The weakness of the debt market has a direct role in increasing volatility in equities, and may exert more pressure on the robust real estate market. This dynamic has been playing out in India, where companies issued bonds equivalent to one per cent of the country’s GDP in 2007. Alan Rosling, a director of Indian conglomerate Tata Sons, told Business Week: “If there were more debt available, some institutional investors would buy and hold rather than join the hot money rushing in and out of equities.”
The remedy to this problem is not as simple as it seems – increasing corporate debt by a $100bn will not do the trick. The problem is twofold, first trading activity is nonexistent, and second, companies do not have benchmarks in order to price issuances.
Abdul Kader Hussain, CEO of Mashreq Capital and an expert in fixed-income, told Emirates Business “in the region, even the most liquid bonds are very illiquid” and with the credit crunch, the debt markets “are completely motionless”.
Investors are normally reluctant to park large sums of cash in dormant markets. Hussain noted that some trading does exist and “brokers do send out daily quotes” but the trades are done in very small sizes.
Hashem Montasser, managing director and head of asset management at EFG-Hermes, agreed that trading in the debt markets is weak. “If you are taking in $5-10m, there is a market, but for $100m, it would need to be bought and sold over a week.” He explained that the quality of some debt issues, specifically from de facto sovereigns (government-backed corporation), has led some investors to hold on to the debt. But he predicts this will change. “Sooner or later, banks in the region will want to stop sitting on sukuk.”
Solving the problem of liquidity relies on a number of factors. Increasing the size of the market, through more issuances, could be the most straightforward fix, but this cannot happen without creating a benchmark so risk can be properly priced. Montasser said the market must be re-examined and structured so it can flourish.

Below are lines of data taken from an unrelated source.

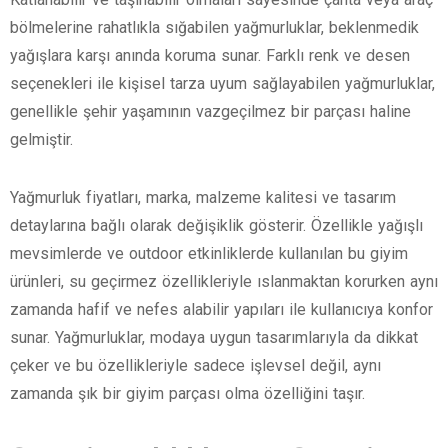
bölmelerine rahatlıkla sığabilen yağmurluklar, beklenmedik
yağışlara karşı anında koruma sunar. Farklı renk ve desen
seçenekleri ile kişisel tarza uyum sağlayabilen yağmurluklar,
genellikle şehir yaşamının vazgeçilmez bir parçası haline
gelmiştir.
Yağmurluk fiyatları, marka, malzeme kalitesi ve tasarım
detaylarına bağlı olarak değişiklik gösterir. Özellikle yağışlı
mevsimlerde ve outdoor etkinliklerde kullanılan bu giyim
ürünleri, su geçirmez özellikleriyle ıslanmaktan korurken aynı
zamanda hafif ve nefes alabilir yapıları ile kullanıcıya konfor
sunar. Yağmurluklar, modaya uygun tasarımlarıyla da dikkat
çeker ve bu özellikleriyle sadece işlevsel değil, aynı
zamanda şık bir giyim parçası olma özelliğini taşır.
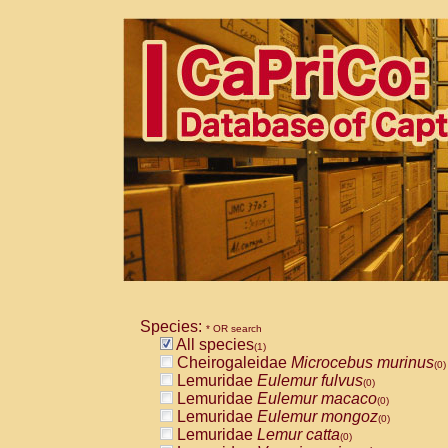
Species:
* OR search
All species
(1)
Cheirogaleidae
Microcebus murinus
(0)
Lemuridae
Eulemur fulvus
(0)
Lemuridae
Eulemur macaco
(0)
Lemuridae
Eulemur mongoz
(0)
Lemuridae
Lemur catta
(0)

“The way that fixed-income markets evolved is that it usually started with sovereigns – countries issued debt, which resulted in a yield curve, a sovereign yield curve,” Montasser said. The resulting yield curve then serves as the benchmark for company debt issues.
Sovereign bonds are usually the highest grade debt, and other issuances within the same country should have wider spreads, but the GCC governments have no need to issue debt because they are posting surpluses, a trend that should continue for many years. Montasser said the macroeconomic outlook is working against the emergence of a mature debt market, but there are some positive developments.

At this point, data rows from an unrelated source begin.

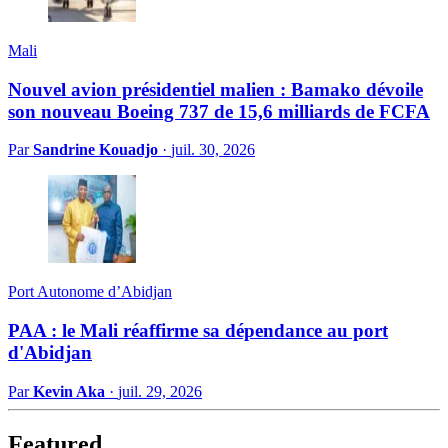
Mali
Nouvel avion présidentiel malien : Bamako dévoile
son nouveau Boeing 737 de 15,6 milliards de FCFA
Par
Sandrine Kouadjo
·
juil. 30, 2026
Port Autonome d’Abidjan
PAA : le Mali réaffirme sa dépendance au port
d'Abidjan
Par
Kevin Aka
·
juil. 29, 2026
Featured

“The more sophisticated sovereigns have recognised that issuing debt is not a matter of needing the money, but it is for them to establish benchmarks that corporations can then use to establish a debt market and a liquid yield curve.” Dubai and Abu Dhabi have issued bonds recently, but Montasser noted that “they are still too few and far between. What’s needed is multiple five-year yield curves,” and more longer term bonds (15, 25, and 30 years).
Without more government issued bonds and sukuk, it seems that the region’s debt markets will remain small and illiquid for the foreseeable future. The resulting implications of the fledgling market will continue to feed asset bubbles, and reduce the power of central banks in the GCC to control the money supply.